Mister Rogers’ Neighborhood was a slow-paced, calming, and educational PBS program. Hosted by Fred Rogers during the show’s run from 1968 to 2001, the preschool program was a cultural phenomenon that took a different approach to child education with calming voices and real-life glimpses into careers, other countries, and everyday people.

According to Fogel, channeling national treasure Fred Rogers worked like a charm.

“I kid you not. My kids were usually bouncing off the walls in the morning. They were, like, usually tearing up the house and, like, going crazy. They were just, like, sitting with me, calmly and patiently playing Lego. And all it took was me just acting like Mr. Rogers. I was just, like, calm and slow and just asking questions,” he explained.

“These children were just sitting around in a circle, attentively attuned to my every word. It’s like magic,” he said after doing an impression of Mr. Roger’s calming and serene voice.

After Fogel’s video went viral, several users agreed that they just don’t make kid’s television like they used to, praising Mister Rogers for being such a standout kids’ show. Others pointed out that Fred Rogers’ rules for talking to kids should be implemented by all parents.

“Maybe Mr rogers doesn’t move slow, the world has just been speeding up around him too much,” one user said.

“The impact being calm and respectful toward tiny humans is amazing. They’re spongy mirrors. They absorb our energy and reflect it back at us,” another noted.

“Calm and slow, open and non-judgmental, you invite them to share their thoughts with you, they’re happy that you’re listening and paying attention to them,” another said.

Fogel tells Scary Mommy that he’s gotten his kids to sit down and watch actual episodes of Mister Rogers’ Neighborhood, and it’s been a hit! When watching the program, he and his wife noticed a difference.

“We’ve tried out Mister Rogers’ Neighborhood on both my older 7-year-old and my younger 2- and 3-year-old. It definitely holds the younger kids’ attention much better than my 7-year-old, but he’s also been conditioned to watch faster-paced shows. It’s amazing, though, especially with my 2-year-old, how ‘locked-in’ he gets.

“Kids absolutely get conditioned to the pace of media they watch. Cocomelon and other ‘fast cut’ shows, condition kids to expect that level of pace. Similarly, if you limit your kid’s exposure to shows like ‘the neighborhood,’ they’ll become conditioned to that pace,” he says.

Since instilling the new “parenting cheat code,” Fogel still brings his Fred Rogers impression out every now and then.

“I actually utilize this ‘hack’ regularly. I use this not only in my own parenting but in working with kids who aren’t my kids. It works incredibly well in many circumstances due to children’s tendency to engage unconsciously in ‘limbic resonance’ or ‘mood matching,’” he explains.

Mood matching is basically when you’re a hot mess, your kid is going to be a hot mess and vice versa.
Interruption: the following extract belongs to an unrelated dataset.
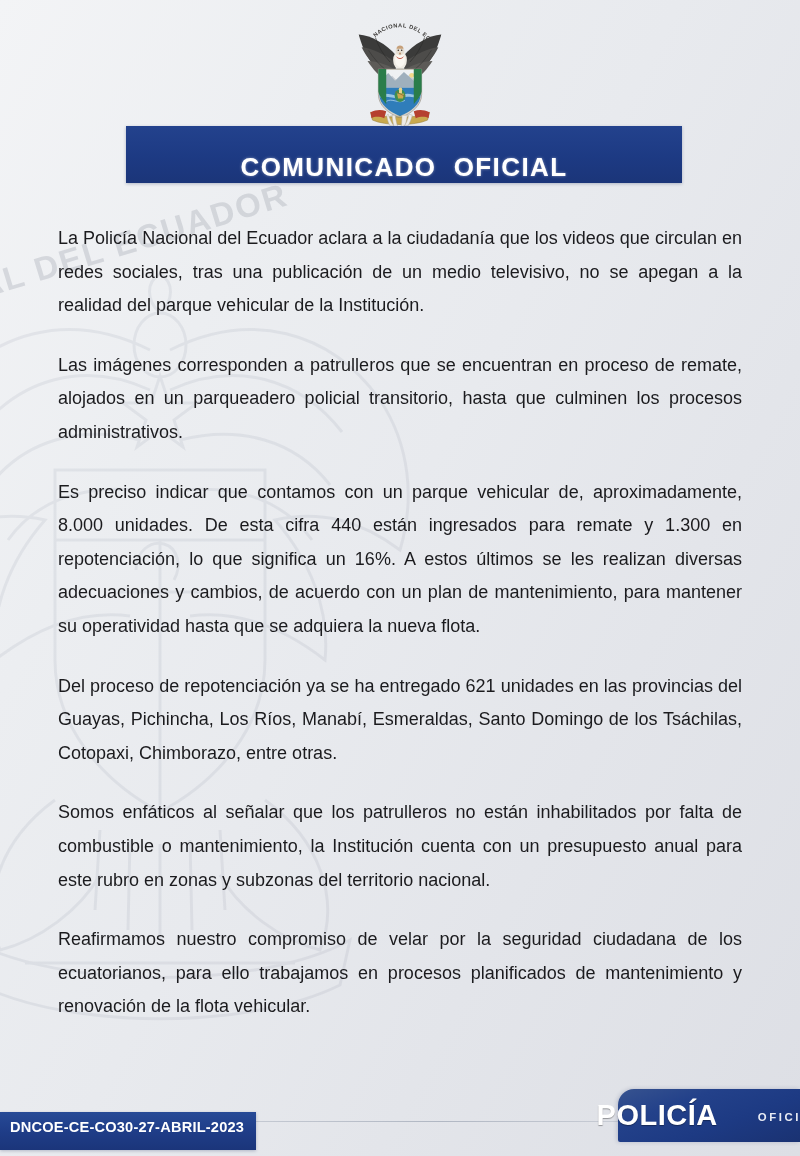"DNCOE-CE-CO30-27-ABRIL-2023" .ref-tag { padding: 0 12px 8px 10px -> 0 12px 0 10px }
Fogel continues, “The other aspect is that most of our communication with kids at ‘adult speeds’ tends to outpace their cognitive development. When we slow down to ‘mind-numbing’ Fred Rogers speeds, the result is that we actually communicate at a pace that can hold their attention rather than overwhelming them.”

Fogel wants parents to know that an experiment like this really just shows how much kids mirror the important adults in their lives. They observe our energy and then, usually, they match it — for better or for worse.

“As I talk about a lot in my upcoming parenting book, observational learning is one of, if not the main, way kids learn. If we approach kids slowly and deliberately, validating their inner world with compassion, empathy, and curiosity, then they will mirror that back to us,” he says.

“If we instead approach them at the breakneck pace of our modern world, they will mirror that. It’s no wonder kids today seem to have an obsession with screens and being constantly stimulated and entertained... so are most adults.”